The HDP quoted Demirtas, through his lawyer, as saying: "I am in good health, my morale is fine, I salute our people."
President Recep Tayyip Erdogan, who has been accused of increasing authoritarianism, regularly targets the HDP, saying it has links to the outlawed Kurdistan Workers' Party (PKK), a charge the HDP denies.
The HDP sees the moves against it as politically motivated and says that since July 2015 more than 5,000 people affiliated with it have been detained and more than 1,000 have been formally arrested, on varying charges, including terrorism-related.
Earlier this year, 55 of the HDP's 59 legislators had their immunity from prosecution removed by a parliamentary measure put forward by Erdogan's ruling Justice and Development Party (AKP).
Demirtas and Yuksekdag are accused by prosecutors in separate cases of spreading terrorist propoganda. A government statement said the detentions came after the HDP leaders refused to appear before prosecutors to testify.
Turkey has recently removed a number of elected HDP mayors from office and replaced them with trusted Ankara loyalists, with no announcement of plans for fresh elections.
The mayors of the city of Diyarbakir - the HDP fills each post with a man and a woman - were arrested last week.
A peace process between the PKK and the state broke down last year leading to renewed violence which has claimed thousands of lives, adding to the more than 40,000 people who had already died in the 30-year war. The government has rejected a return to negotiations.
Those detained in the late night raids included HDP leaders who were involved in the peace process.
"The arrest order for senior HDP leadership is the last nail in the coffin for any hope of peace for years to come," tweeted Howard Eissenstat, an expert on Turkey at St Lawrence University in New York.
A statement from a local HDP-sister party in the mostly Kurdish south-east of the country called for people to protest the detentions, the Firat news agency reported.
The raids are "a coup against the will of the people that can never be accepted," the statement said.
Since a July coup attempt by a faction in the military, Turkey has conducted sweeping crackdowns, saying it is targeting alleged followers of Fethullah Gulen, a US-based preacher accused of orchestrating the failed putsch. He denies the charges.
A state of emergency is in effect, giving the government sweeping powers to rule by decree and restricting civil rights, including detainees' access to lawyers in the first five days after being taken into custody.
Some 35,000 people have been arrested since the coup and tens of thousands of civil servants and members of the security forces have been dismissed from their jobs.

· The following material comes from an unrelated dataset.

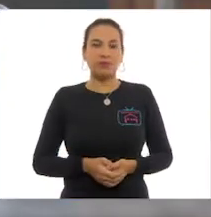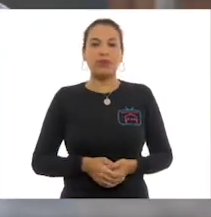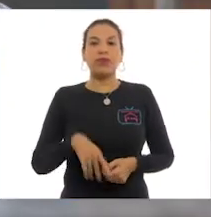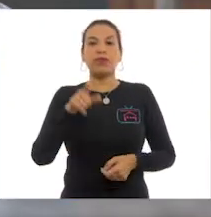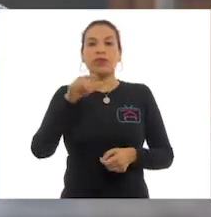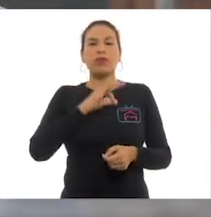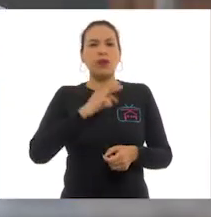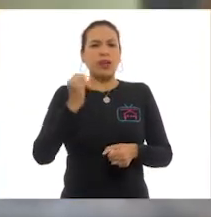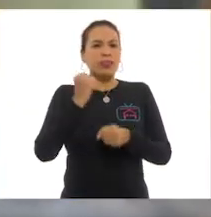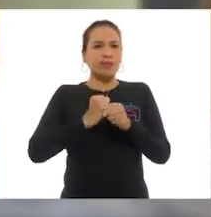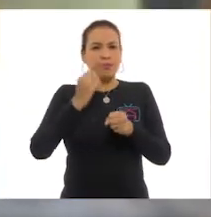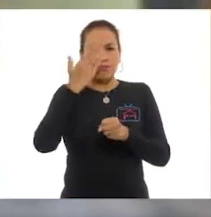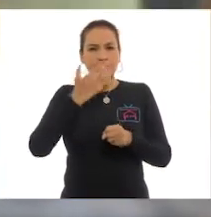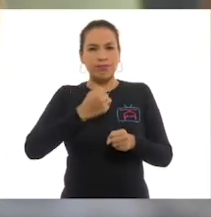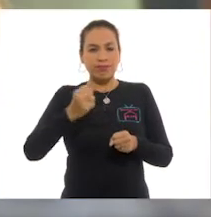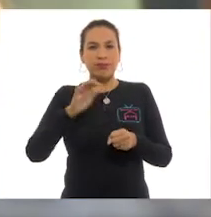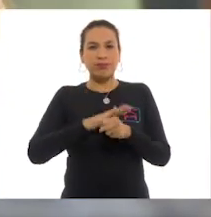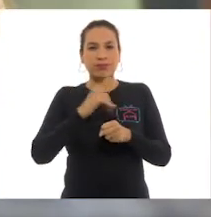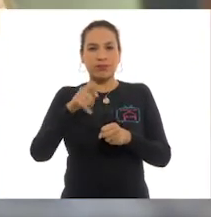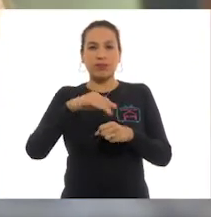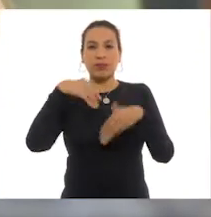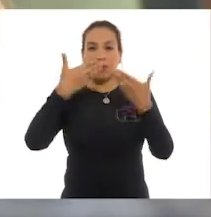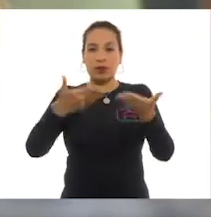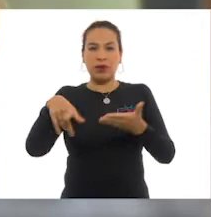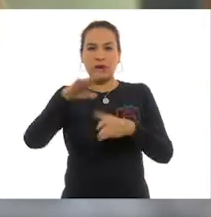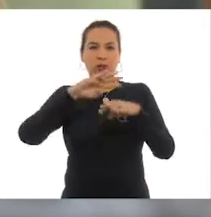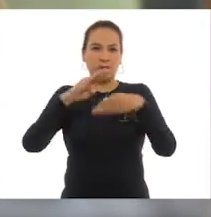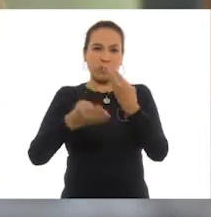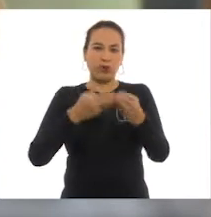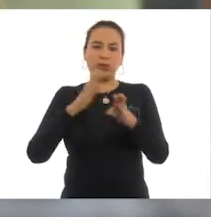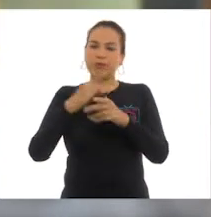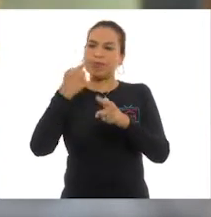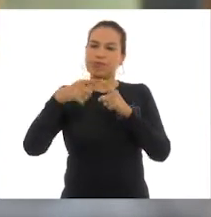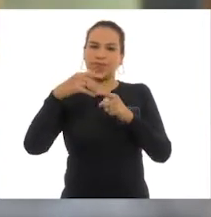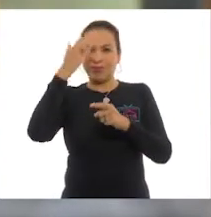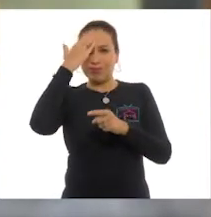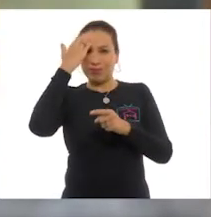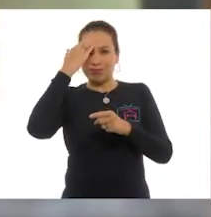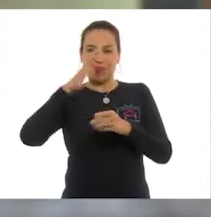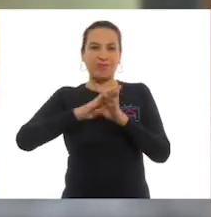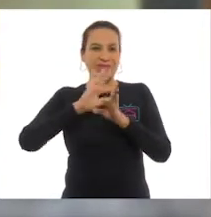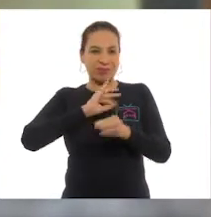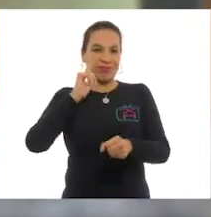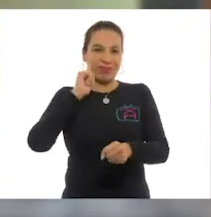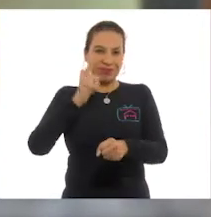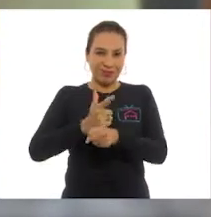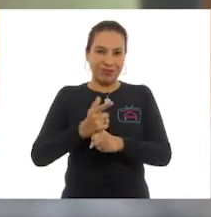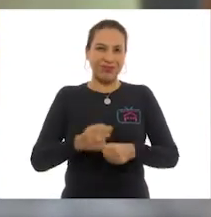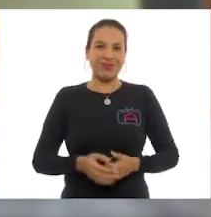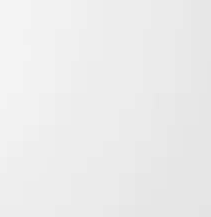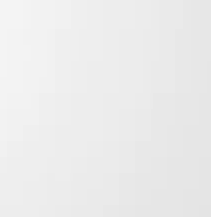Explota tu talento, porque allá afuera el mundo está lleno de conocimiento por descubrir.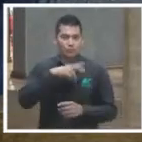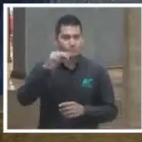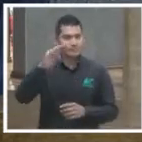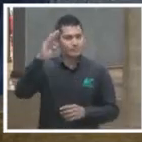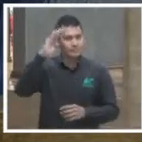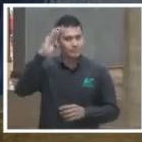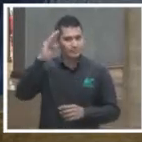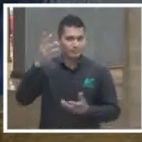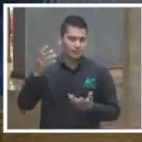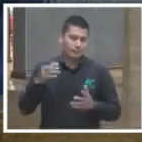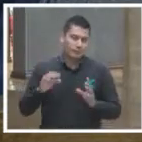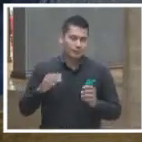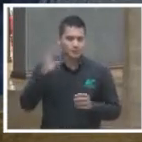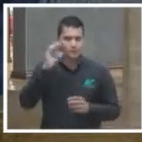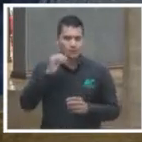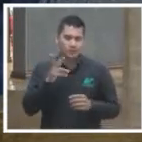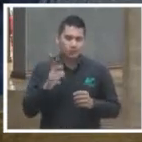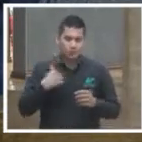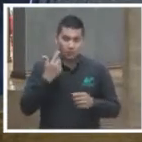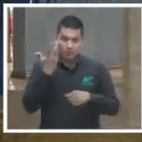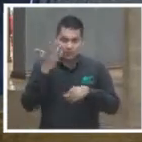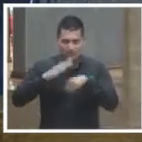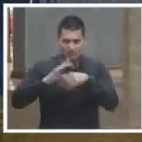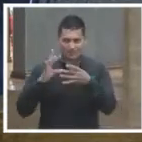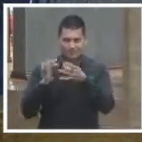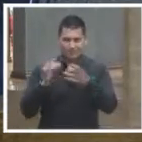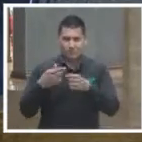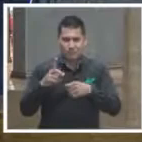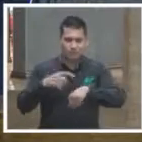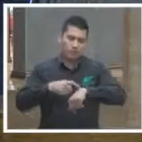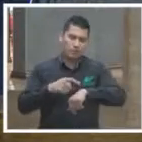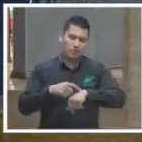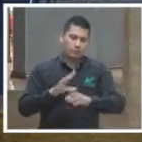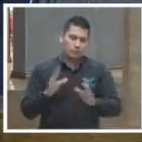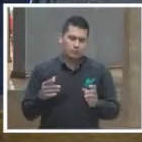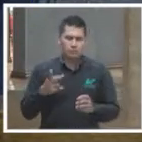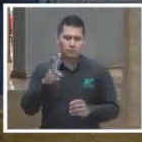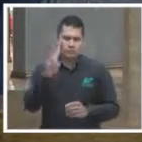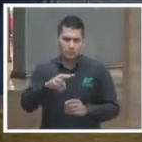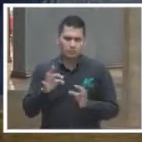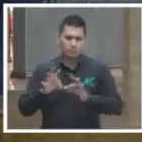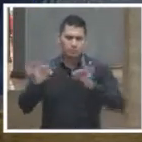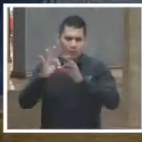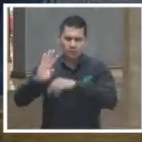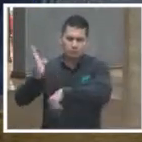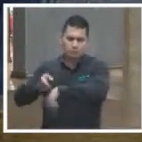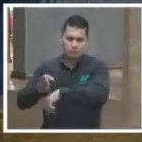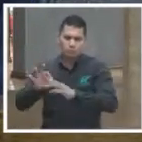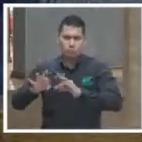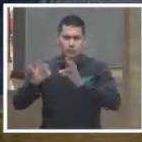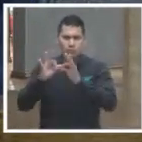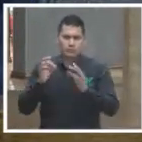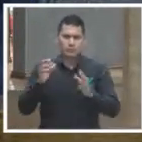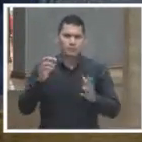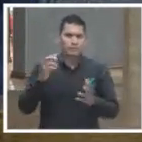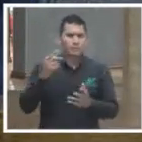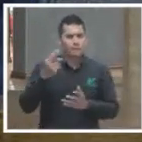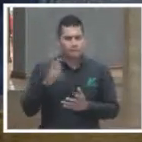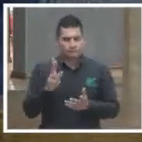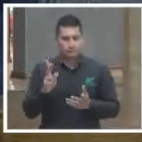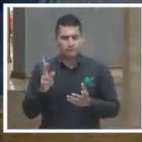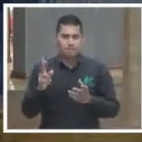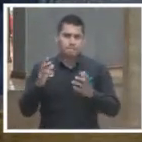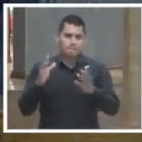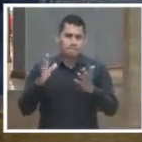no me voy a abundar por cuestiones de tiempo, por supuesto que es importantísimo la sanción, y también nada más, muy coloquialmente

The HDP has also increasingly been targeted in recent months, as have opposition media outlets, including Kurdish television and radio channels and news networks.
This week, police detained at least 11 journalists from Cumhuriyet newspaper, a centre-left daily that was established in 1924 and won this year's Right Livelihood Award, known as the alternative Nobel Prize.
More than 100 journalists have been jailed in Turkey and more than 165 outlets have been shut this year.
Turkey's vague anti-terrorism laws, often broadly applied, have been criticized by European leaders and the UN.